*Work instruction*:
Extract every line of the data below that contains the string "label".

*Given data*:
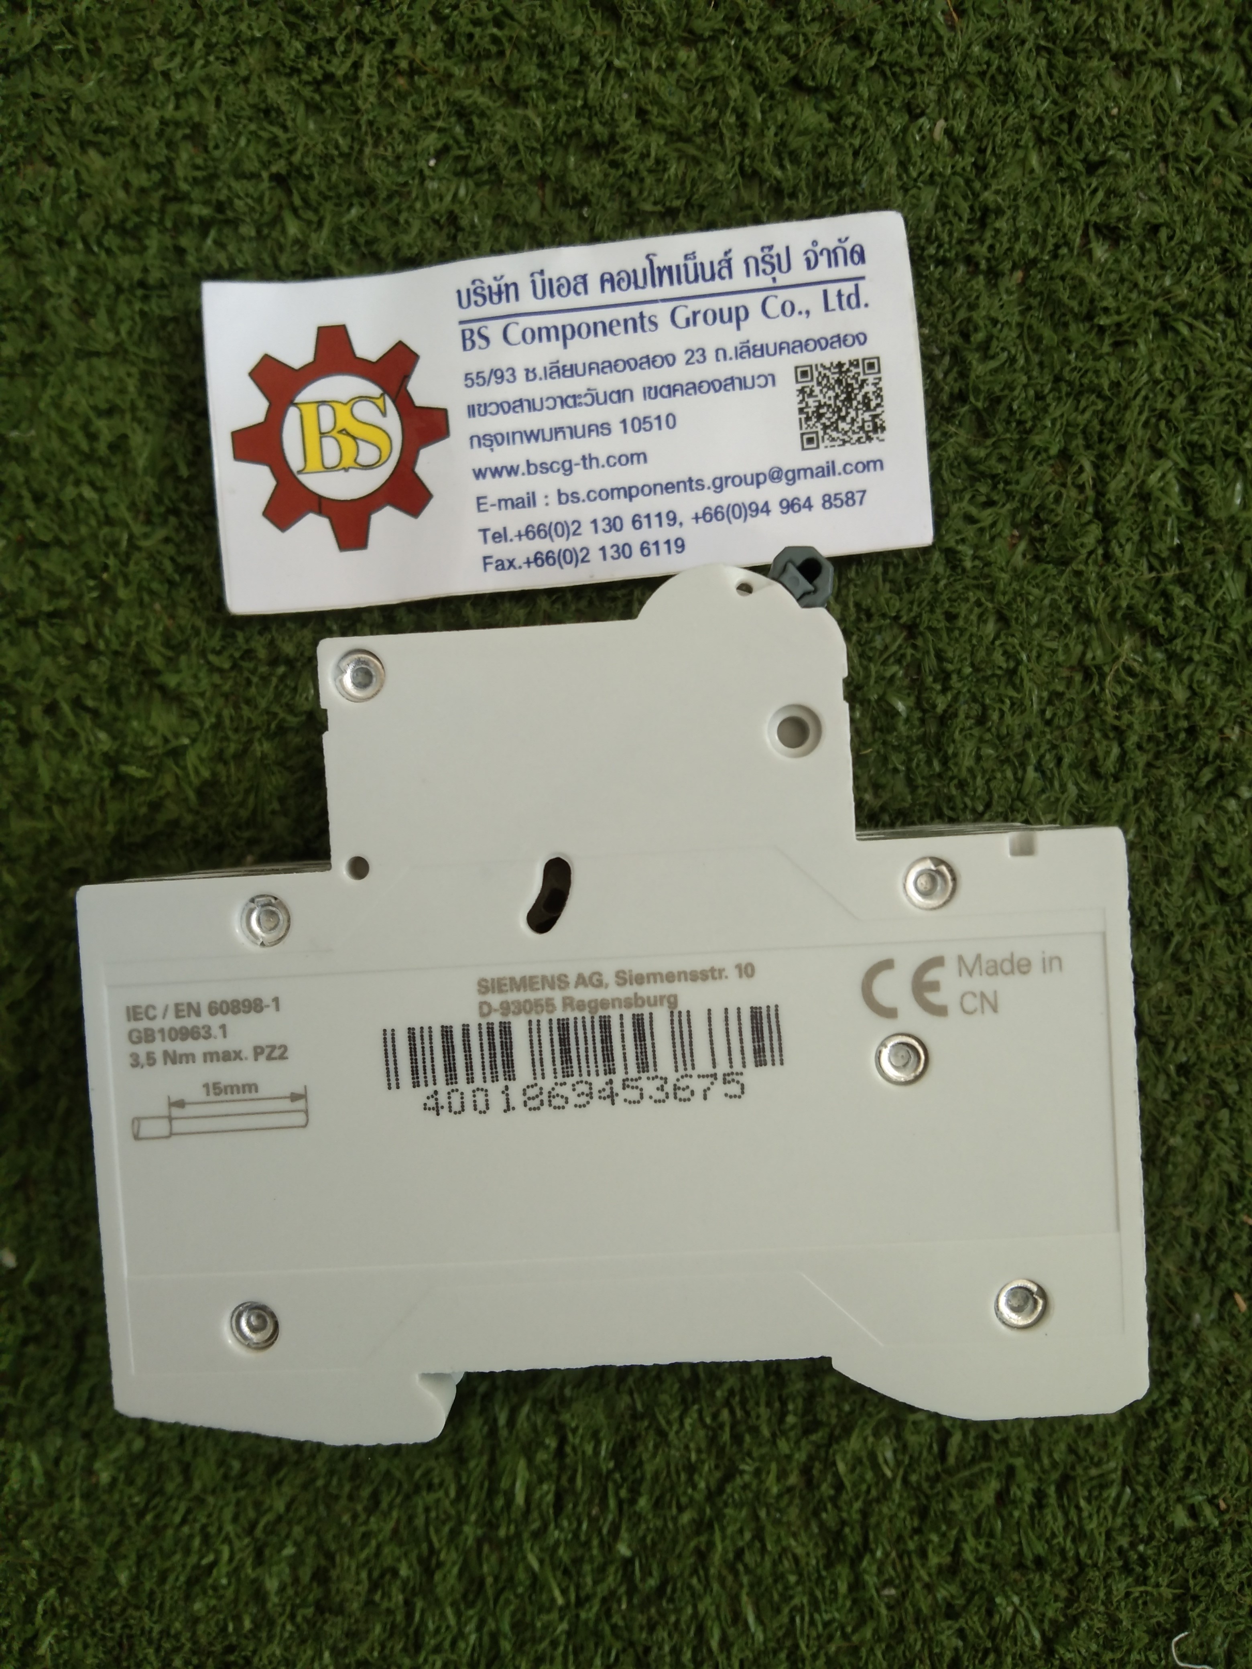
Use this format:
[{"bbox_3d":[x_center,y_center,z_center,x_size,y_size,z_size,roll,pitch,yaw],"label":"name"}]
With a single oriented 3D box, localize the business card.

*Exercise response*:
[{"bbox_3d":[x_center,y_center,z_center,x_size,y_size,z_size,roll,pitch,yaw],"label":"name"}]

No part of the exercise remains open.